**What to produce**
Every line that contains "middle" must be located and copied from the data.

[Collected data entries]
[Start of Attachment]

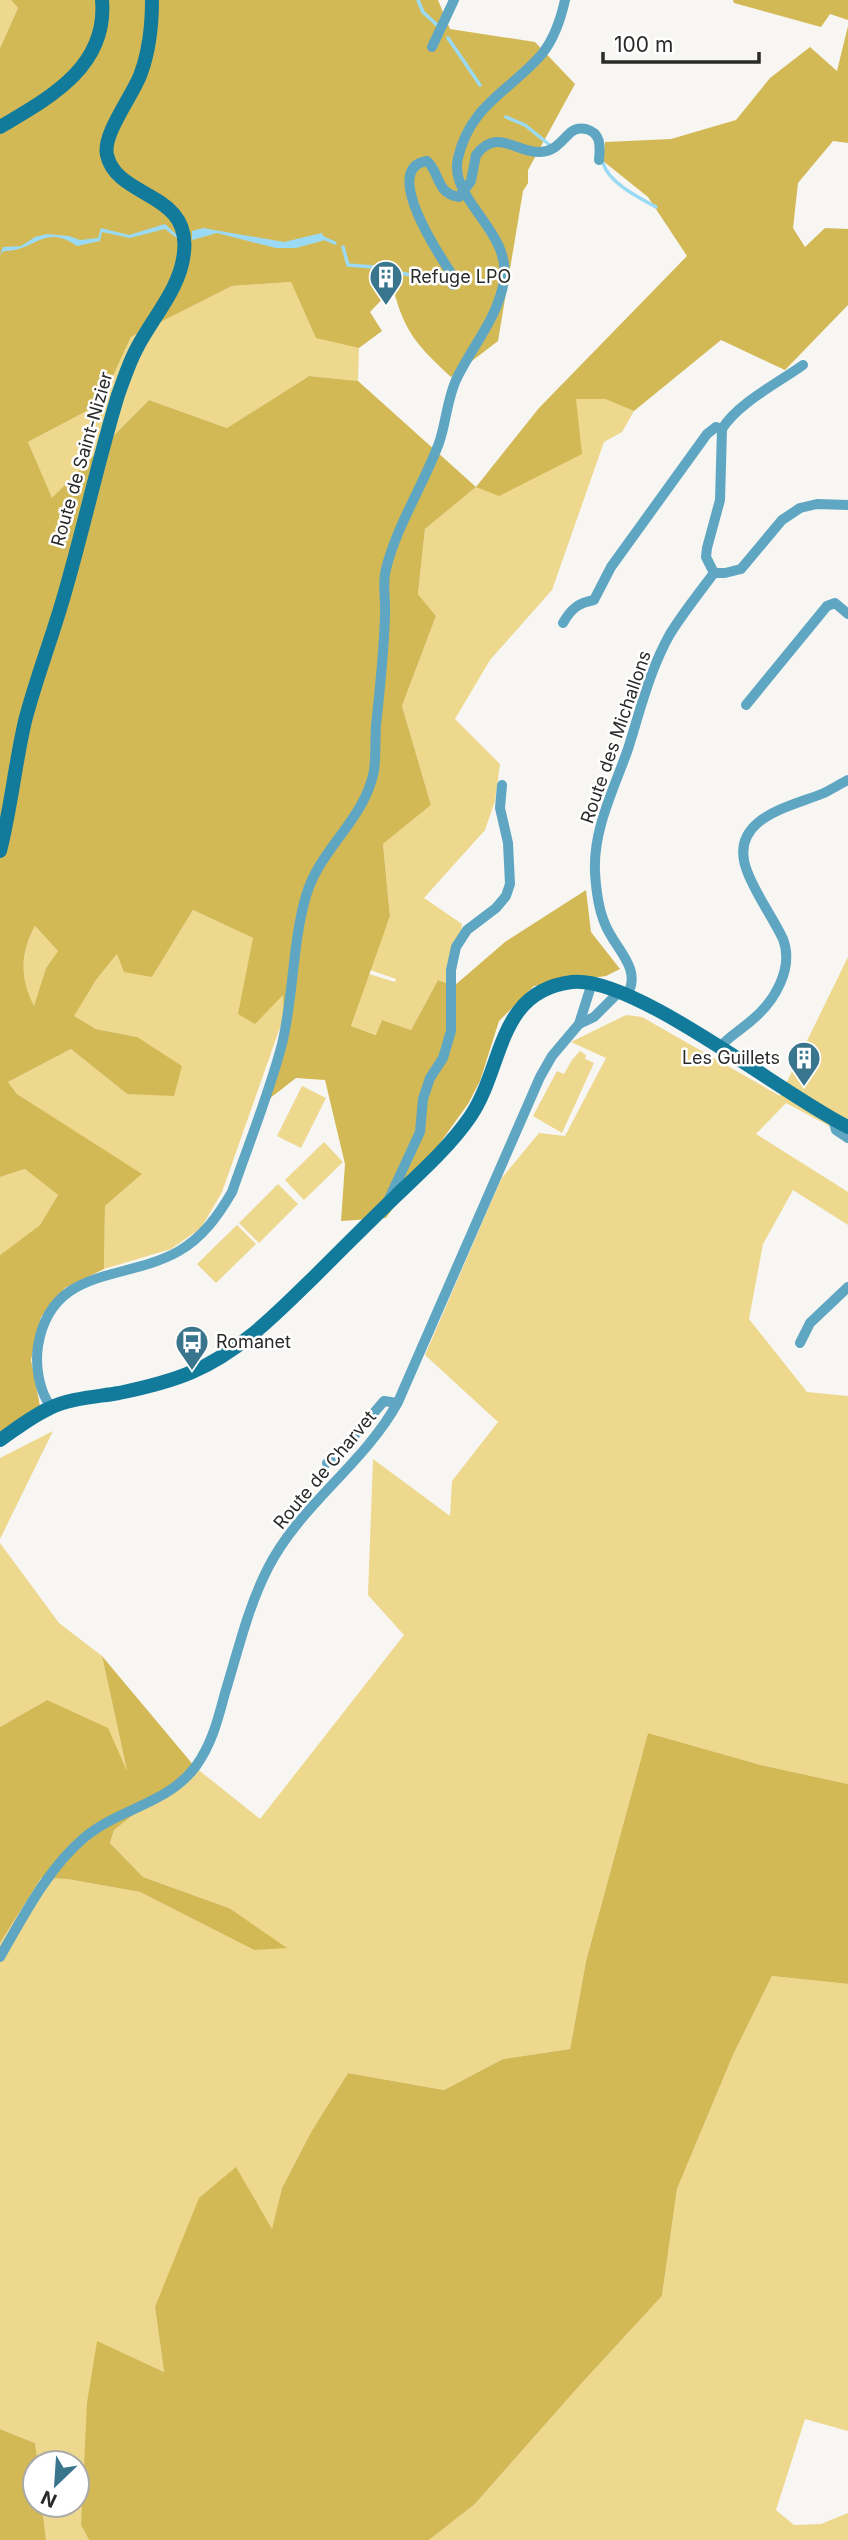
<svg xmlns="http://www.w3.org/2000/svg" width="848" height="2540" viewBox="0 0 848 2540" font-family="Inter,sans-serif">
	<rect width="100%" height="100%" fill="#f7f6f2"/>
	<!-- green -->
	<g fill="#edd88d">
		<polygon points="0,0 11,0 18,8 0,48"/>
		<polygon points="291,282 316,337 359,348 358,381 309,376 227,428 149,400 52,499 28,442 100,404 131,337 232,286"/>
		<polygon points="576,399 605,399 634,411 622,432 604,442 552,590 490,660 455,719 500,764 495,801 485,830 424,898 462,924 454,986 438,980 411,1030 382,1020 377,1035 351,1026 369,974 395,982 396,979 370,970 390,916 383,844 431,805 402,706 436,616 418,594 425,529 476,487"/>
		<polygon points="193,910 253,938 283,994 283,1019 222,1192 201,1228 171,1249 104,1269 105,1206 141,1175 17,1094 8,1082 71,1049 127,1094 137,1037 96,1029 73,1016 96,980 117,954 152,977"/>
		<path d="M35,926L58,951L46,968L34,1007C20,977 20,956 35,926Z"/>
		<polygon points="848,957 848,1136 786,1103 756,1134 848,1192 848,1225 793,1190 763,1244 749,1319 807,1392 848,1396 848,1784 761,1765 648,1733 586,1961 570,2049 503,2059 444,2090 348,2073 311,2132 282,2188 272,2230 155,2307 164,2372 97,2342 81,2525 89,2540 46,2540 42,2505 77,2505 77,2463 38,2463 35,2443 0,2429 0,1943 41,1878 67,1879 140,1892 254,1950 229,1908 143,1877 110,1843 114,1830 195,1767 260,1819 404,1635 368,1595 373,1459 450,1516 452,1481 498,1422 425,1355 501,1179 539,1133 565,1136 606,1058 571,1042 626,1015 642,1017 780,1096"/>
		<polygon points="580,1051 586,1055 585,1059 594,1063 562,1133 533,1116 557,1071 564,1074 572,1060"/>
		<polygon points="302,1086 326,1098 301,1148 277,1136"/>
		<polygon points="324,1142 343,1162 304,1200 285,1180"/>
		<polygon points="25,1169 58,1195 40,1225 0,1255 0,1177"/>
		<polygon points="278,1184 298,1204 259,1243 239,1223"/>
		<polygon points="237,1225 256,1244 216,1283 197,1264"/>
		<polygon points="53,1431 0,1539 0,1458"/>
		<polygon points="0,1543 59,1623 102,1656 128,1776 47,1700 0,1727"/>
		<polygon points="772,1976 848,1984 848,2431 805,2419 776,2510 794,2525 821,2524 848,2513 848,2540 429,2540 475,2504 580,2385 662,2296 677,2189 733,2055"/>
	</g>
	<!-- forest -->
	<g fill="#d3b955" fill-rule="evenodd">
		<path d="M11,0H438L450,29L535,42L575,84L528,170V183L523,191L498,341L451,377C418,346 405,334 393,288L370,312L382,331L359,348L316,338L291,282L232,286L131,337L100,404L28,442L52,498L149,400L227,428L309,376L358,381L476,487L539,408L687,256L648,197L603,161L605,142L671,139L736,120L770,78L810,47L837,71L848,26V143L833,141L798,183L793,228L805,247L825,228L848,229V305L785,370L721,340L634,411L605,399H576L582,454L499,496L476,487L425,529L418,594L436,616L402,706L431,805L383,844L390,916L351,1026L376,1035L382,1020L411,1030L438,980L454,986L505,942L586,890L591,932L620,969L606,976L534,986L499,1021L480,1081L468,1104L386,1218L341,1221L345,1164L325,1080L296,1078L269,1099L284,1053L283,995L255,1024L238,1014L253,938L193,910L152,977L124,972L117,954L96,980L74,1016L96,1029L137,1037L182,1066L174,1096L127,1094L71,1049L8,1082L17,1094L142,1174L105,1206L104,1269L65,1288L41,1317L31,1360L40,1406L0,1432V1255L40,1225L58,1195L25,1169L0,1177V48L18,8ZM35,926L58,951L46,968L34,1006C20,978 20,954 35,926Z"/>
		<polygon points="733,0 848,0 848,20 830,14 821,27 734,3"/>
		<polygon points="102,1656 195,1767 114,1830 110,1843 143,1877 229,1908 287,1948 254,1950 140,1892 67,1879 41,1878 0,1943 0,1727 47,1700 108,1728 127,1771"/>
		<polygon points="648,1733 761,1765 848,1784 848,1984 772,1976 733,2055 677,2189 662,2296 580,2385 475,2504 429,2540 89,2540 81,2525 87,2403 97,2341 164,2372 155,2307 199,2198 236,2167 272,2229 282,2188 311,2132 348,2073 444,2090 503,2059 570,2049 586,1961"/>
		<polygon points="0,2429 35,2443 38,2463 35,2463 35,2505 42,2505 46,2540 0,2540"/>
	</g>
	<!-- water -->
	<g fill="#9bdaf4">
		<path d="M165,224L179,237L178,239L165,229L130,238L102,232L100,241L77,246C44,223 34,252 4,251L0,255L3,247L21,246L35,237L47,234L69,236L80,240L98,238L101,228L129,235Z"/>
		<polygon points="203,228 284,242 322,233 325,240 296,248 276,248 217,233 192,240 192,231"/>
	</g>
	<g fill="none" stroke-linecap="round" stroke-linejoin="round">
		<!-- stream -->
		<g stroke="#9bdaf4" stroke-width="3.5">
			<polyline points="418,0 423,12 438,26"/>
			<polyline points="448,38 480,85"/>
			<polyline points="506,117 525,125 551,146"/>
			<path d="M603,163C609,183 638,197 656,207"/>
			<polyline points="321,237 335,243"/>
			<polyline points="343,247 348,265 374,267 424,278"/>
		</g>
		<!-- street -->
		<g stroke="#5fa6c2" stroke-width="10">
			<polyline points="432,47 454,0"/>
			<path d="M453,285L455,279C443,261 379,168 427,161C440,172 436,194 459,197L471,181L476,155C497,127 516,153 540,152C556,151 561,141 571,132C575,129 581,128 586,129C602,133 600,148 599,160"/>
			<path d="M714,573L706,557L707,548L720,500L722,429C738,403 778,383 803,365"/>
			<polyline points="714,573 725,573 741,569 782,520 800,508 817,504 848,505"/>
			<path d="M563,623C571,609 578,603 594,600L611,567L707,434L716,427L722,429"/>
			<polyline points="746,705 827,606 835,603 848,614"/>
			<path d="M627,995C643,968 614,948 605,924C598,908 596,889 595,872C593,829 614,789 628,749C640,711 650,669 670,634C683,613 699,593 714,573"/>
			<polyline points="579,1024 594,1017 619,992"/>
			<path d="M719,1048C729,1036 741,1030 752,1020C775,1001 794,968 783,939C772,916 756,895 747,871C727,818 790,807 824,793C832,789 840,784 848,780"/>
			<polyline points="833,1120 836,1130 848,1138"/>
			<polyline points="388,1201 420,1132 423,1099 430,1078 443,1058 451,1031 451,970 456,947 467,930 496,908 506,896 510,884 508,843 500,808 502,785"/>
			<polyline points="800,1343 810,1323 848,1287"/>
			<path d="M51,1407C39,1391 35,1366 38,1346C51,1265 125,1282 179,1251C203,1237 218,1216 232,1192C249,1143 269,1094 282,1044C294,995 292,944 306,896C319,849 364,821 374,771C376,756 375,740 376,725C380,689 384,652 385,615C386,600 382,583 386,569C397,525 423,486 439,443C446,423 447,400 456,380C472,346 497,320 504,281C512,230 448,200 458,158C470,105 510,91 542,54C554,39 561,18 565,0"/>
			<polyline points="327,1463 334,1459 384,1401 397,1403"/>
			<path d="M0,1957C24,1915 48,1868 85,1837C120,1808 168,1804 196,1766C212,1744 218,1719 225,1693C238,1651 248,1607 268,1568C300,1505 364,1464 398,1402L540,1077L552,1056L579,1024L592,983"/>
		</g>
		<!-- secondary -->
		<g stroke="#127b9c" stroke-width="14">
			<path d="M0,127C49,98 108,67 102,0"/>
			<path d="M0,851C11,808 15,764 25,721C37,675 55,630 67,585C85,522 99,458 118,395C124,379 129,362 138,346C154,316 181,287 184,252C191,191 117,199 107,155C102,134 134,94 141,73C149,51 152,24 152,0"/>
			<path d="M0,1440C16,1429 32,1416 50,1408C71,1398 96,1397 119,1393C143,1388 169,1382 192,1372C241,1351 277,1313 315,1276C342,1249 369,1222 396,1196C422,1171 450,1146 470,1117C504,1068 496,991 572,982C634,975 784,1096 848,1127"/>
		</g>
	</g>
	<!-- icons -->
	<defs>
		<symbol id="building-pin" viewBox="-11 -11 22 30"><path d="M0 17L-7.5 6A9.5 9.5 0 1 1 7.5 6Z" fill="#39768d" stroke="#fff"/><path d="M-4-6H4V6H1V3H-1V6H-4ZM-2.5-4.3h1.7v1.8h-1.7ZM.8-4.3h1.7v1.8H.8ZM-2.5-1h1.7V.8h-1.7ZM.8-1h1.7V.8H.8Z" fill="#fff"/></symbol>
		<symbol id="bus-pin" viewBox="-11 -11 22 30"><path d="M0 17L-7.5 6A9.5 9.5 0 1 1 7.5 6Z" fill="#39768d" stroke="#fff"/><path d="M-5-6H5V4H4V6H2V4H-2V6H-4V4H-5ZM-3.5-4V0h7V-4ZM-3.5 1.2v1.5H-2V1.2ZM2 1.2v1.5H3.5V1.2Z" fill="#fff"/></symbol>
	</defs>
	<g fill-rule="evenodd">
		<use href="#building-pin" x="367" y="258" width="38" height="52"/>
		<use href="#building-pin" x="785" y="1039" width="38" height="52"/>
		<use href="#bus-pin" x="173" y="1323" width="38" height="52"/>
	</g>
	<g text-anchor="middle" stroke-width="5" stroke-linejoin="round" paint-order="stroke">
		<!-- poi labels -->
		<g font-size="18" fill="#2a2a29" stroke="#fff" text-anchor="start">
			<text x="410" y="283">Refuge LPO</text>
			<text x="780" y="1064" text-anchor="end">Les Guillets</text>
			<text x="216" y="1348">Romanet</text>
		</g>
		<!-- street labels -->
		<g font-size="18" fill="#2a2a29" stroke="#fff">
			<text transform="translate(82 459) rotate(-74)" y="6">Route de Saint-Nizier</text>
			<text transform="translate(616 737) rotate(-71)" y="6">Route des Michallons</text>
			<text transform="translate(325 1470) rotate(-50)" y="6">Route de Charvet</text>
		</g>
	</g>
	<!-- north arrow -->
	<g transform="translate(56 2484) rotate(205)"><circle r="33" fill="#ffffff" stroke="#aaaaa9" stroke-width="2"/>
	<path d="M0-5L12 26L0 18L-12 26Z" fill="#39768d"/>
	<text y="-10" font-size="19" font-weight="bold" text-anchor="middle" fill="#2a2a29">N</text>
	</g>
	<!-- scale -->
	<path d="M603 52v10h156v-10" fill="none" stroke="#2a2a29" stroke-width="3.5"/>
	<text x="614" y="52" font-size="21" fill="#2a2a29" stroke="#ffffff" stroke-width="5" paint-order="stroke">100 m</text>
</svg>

[End of Attachment]

**Solution for this problem**
	<g text-anchor="middle" stroke-width="5" stroke-linejoin="round" paint-order="stroke">
	<text y="-10" font-size="19" font-weight="bold" text-anchor="middle" fill="#2a2a29">N</text>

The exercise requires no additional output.